Is gaming on an external SSD good?

For most PC gamers, and plenty of console situations, yeah it's good. It slashes load times compared to a hard drive and gives you room for the big modern games without cracking anything open. The catch is the USB port — that's usually what's holding back the speed, not the drive. Keep your most demanding or competitive games on internal storage, let the external handle the rest, and you're sorted.

Can I run games through an external SSD?

On PC, yep. Steam, Epic and the rest let you set up a library folder on the external drive and then install or move games into it. Two things to remember: have the drive connected before you open the launcher, and give it a fixed drive letter in Windows so it doesn't get flagged as missing. Consoles are stricter, and the answers below get into that.

Do games run slower on an external SSD?

A touch slower than a fast internal NVMe, but in normal play most people won't clock it. What actually limits things is the USB speed, the cable, and heat — not the SSD itself. Set it against an external hard drive and the SSD feels miles quicker. The exception is a game that streams loads of data while you play; that one's safer living on internal storage.

Can I play PS5 games directly from an external SSD?

No, you can't. You're allowed to store PS5 games on a USB external SSD, but to play them they've got to go back onto the console's internal storage or an approved internal M.2 drive first. That's a PlayStation rule, nothing to do with how fast the drive is. The silver lining is that moving a game back over is far quicker than redownloading the whole thing. PS4 games are different — those launch straight off the external.

Do games run better on internal or external SSD?

Internal generally takes the crown on raw speed — wired right into the system, no USB limits, no flaky cables. External wins on being able to move it around. Want both? Keep your active and competitive games on Digiera's internal SSD range and hand the library, the older titles and the backups over to an external drive.

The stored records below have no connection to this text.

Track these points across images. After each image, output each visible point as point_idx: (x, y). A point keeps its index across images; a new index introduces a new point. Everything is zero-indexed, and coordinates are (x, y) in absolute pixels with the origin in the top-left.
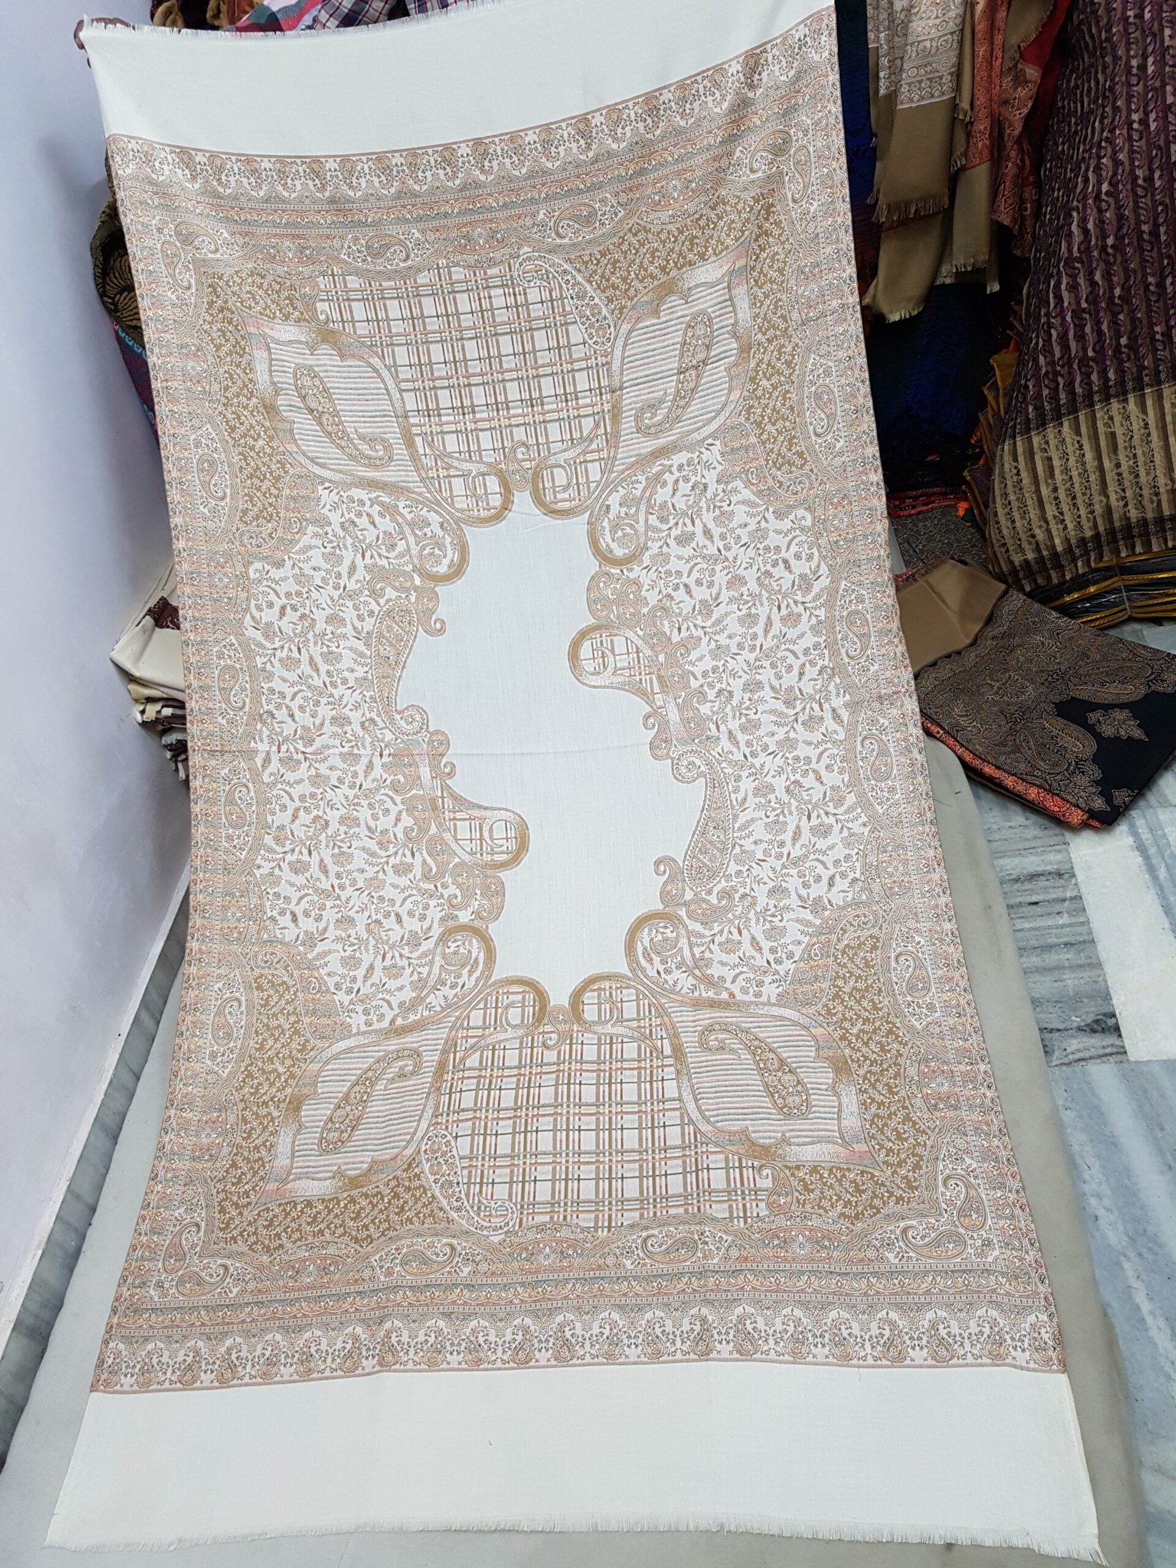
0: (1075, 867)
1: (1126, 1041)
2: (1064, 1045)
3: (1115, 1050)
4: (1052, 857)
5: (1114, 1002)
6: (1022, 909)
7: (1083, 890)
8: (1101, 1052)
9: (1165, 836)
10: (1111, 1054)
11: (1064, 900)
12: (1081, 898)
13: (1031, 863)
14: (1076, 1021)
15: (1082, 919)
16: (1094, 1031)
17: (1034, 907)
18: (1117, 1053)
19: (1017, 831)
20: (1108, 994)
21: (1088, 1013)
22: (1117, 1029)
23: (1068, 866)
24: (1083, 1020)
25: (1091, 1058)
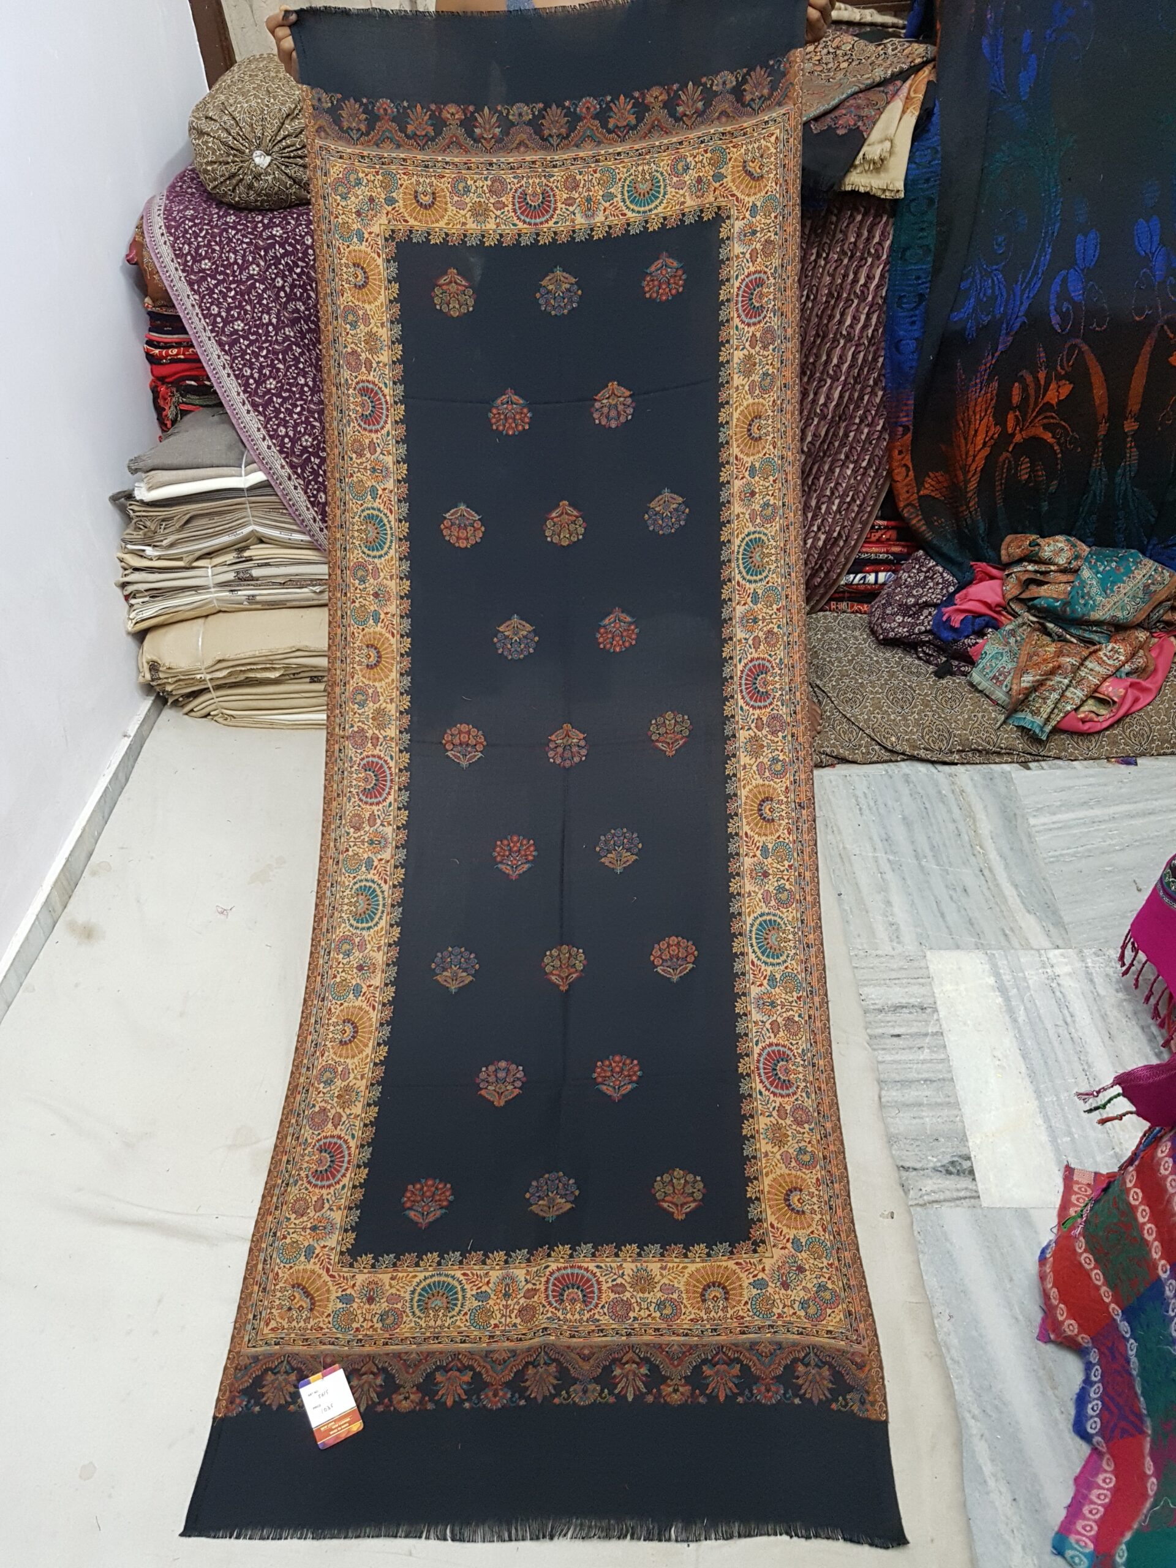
0: (938, 1003)
1: (979, 1185)
2: (920, 1185)
3: (968, 1194)
4: (915, 989)
5: (970, 1144)
6: (883, 1041)
7: (944, 1026)
8: (955, 1195)
9: (1025, 979)
10: (965, 1198)
11: (926, 1035)
12: (942, 1034)
13: (896, 995)
14: (933, 1161)
15: (943, 1056)
16: (949, 1173)
17: (895, 1039)
18: (971, 1197)
19: (883, 959)
20: (965, 1135)
21: (943, 1154)
22: (971, 1172)
23: (931, 1001)
24: (939, 1161)
25: (945, 1201)
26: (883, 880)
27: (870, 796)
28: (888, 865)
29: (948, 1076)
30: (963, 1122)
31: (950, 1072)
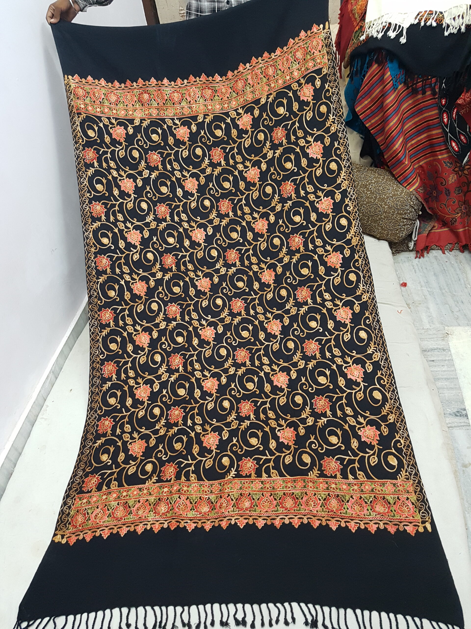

Why can't the PS5 play games from an external hard drive?

Because PS5 games are built around the console's fast internal SSD, which shovels data across quicker than any USB hard drive can keep up with. A hard drive's simply too slow for direct PS5 play, and even a quick USB SSD doesn't clear the bar for the direct-play rule. The drives are still handy for storing PS5 games and running PS4 titles — just not for playing PS5 games off the drive itself.

Is 2TB overkill for gaming?

Not for anyone who plays games much. Modern titles and their endless updates chew through space, and 2TB means you keep a proper library installed without the weekly purge. Casual, light play? 1TB or even 512GB will do you fine. Still on the fence about size, the 512GB vs 1TB capacity guide runs through the real-world use cases. 4TB's only overkill if you're never going to fill it.

What is the lifespan of a PS5 SSD?

Years, with normal gaming. How long really depends on the drive's build quality, how hot it gets, and how much data you write to it over time. Get a compatible M.2 drive with decent cooling, don't let it cook during marathon sessions, and back your saves up to the cloud. Look after it and it'll very likely see out the whole console generation.